Enough about TagaroGraphics. More important work is currently happening in TagaroInterface, where I have committed (to a work branch in my personal clone) first pieces of an generic interface element hierarchy. The basic idea is that there are several rendering frameworks (QPainter, QGraphicsView, SceneGraph) and graphics primitives or widget sets (QWidget, QGraphicsView primitives, plain QML items, QtComponents) out there currently and in the future. Support for specific widget sets or similar is a huge part of our codebase of at least 40 games.

For maintainability reasons alone, it can therefore be a good idea to abstract this stuff into a central library. It will never be able to serve all needs, but 95% or even 80% is enough. Furthermore, this step makes it easy to switch all interfaces from QWidget to e.g. SceneGraph with QtComponents, should the need arise. And even more: Abstraction makes it possible to change the widgets at runtime: Consider a game which can be run on the desktop or on a smartphone. On the desktop, you probably want the traditional WIMP interface with toolbars and statusbars. On the cellphone, you need to maximize the available screen space and minimize the size of controls, possibly hiding them completely until explicitly shown by e.g. hitting a hardware Menu key.

So the approach of TagaroInterface is to define its lowest common denominator set of interface elements.

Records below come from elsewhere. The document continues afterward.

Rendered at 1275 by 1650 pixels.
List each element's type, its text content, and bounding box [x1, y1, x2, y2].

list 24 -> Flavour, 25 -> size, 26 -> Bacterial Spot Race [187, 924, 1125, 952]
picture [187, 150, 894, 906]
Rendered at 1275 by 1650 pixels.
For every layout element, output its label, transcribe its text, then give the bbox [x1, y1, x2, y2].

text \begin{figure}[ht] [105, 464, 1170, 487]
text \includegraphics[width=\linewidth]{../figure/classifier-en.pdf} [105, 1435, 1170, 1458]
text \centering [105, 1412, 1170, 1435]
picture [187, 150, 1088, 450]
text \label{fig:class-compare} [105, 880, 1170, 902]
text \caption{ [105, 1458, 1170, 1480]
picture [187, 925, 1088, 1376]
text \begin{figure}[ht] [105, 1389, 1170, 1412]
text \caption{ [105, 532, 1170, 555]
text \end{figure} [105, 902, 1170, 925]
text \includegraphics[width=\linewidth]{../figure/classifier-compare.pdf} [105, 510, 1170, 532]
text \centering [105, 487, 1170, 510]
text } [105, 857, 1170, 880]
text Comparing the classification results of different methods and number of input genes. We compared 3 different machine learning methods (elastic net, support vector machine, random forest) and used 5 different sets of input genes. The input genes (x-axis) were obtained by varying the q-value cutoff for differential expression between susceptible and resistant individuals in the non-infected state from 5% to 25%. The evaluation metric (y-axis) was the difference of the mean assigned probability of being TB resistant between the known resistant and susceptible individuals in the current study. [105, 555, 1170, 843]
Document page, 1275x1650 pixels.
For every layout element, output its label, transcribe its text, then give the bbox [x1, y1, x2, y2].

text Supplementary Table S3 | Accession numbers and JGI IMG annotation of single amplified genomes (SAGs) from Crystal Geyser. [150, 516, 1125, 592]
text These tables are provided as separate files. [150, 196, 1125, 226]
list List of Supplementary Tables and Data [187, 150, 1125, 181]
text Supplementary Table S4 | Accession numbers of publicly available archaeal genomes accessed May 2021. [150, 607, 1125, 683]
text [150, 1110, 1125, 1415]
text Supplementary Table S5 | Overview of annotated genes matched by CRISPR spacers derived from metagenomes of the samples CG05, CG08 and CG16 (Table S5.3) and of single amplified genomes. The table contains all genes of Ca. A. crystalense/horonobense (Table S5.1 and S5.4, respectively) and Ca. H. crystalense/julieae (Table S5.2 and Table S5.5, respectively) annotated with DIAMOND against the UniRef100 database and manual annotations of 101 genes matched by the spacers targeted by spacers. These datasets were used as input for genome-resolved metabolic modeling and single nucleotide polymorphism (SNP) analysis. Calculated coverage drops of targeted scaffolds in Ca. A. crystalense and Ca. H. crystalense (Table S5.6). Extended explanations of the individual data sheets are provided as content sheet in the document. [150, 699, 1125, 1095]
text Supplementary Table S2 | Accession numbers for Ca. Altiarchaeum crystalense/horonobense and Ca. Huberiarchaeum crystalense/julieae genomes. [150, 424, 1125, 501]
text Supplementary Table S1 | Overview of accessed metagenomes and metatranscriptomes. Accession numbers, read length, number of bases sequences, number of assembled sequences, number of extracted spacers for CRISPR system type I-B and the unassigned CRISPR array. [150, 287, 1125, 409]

Visual representations can be instantiated on multiple backends, with the first one being QWidget. For testing, we have one element of each but one of the planned categories available by now: a display element (TiLabel), an input element (TiLineInput), an action element (TiPushButton), and a layout element (TiRow). The only missing category is top-level elements: These determine where elements show up on screen. I’m currently planning TiPanel (for controls that are permanently visible at a window edge), TiDialog (for full-window overlays), TiMenu (for actions), and possibly TiToolBar and TiStatusBar.

Now to put the fun in all this, all of this is available in QML (with the aforementioned Ti* type names). For example:

import Tagaro 1.0
TiRow {
    title: "QML test"
    TiLineInput {
        id: input
    TiLabel {
        text: input.text

Because we’re at an early stage, there is not yet any integration into, say, QGraphicsView or QMainWindow. There is, however, a simple debug interface to instantiate QWidgets for these InterfaceElements, and everything seems to work as expected.

Let me once again reiterate why there is nothing like this yet (a matter which I discussed at length with Nokia people at the Mobile sprint in November). It’s not about instantiating QWidgets: Plain C++ and Designer files fulfil this job perfectly. I do also not want to replace QtComponents; QtComponents both on QGraphicsView+QML and SceneGraph will become important backends for TagaroInterface in the future. But QtComponents is by its nature tied to QML and (in its current incarnation) to QGraphicsView. I want something that works well in all circumstances and can be controlled without much trouble from C++ (all mentioned Ti* classes have easily accessible C++ counterparts).

And of course, my work is not unrelated to what is happening in other parts of the KDE community. I especially want to rely heavily on the upcoming QML support for core classes of kdelibs, most notably KLocalizedString, KAction (for the whole menubar and toolbar stuff) and possibly KGuiItem (and the plethora of standard KGuiItems and KActions).

P.S. At the aforementioned Mobile sprint, some people saw me playing with QAbstractItemModels for describing user interfaces. This is a fun idea, but the different controls are just too different to be squeezed into one set of roles. One can possibly do a lot of hinting, but it’s not worth the effort if there are simpler alternatives like QML.


3 Responses to “Tagaro updates: Flexible graphics sources, work on TagaroInterface”

  1. TheBlackCat Says:

    Nice! Good to see these sorts of improvements under the hood. Will there also be scripted bindings for tagaro, like Python or Ruby, so games like Kajongg can be ported to it?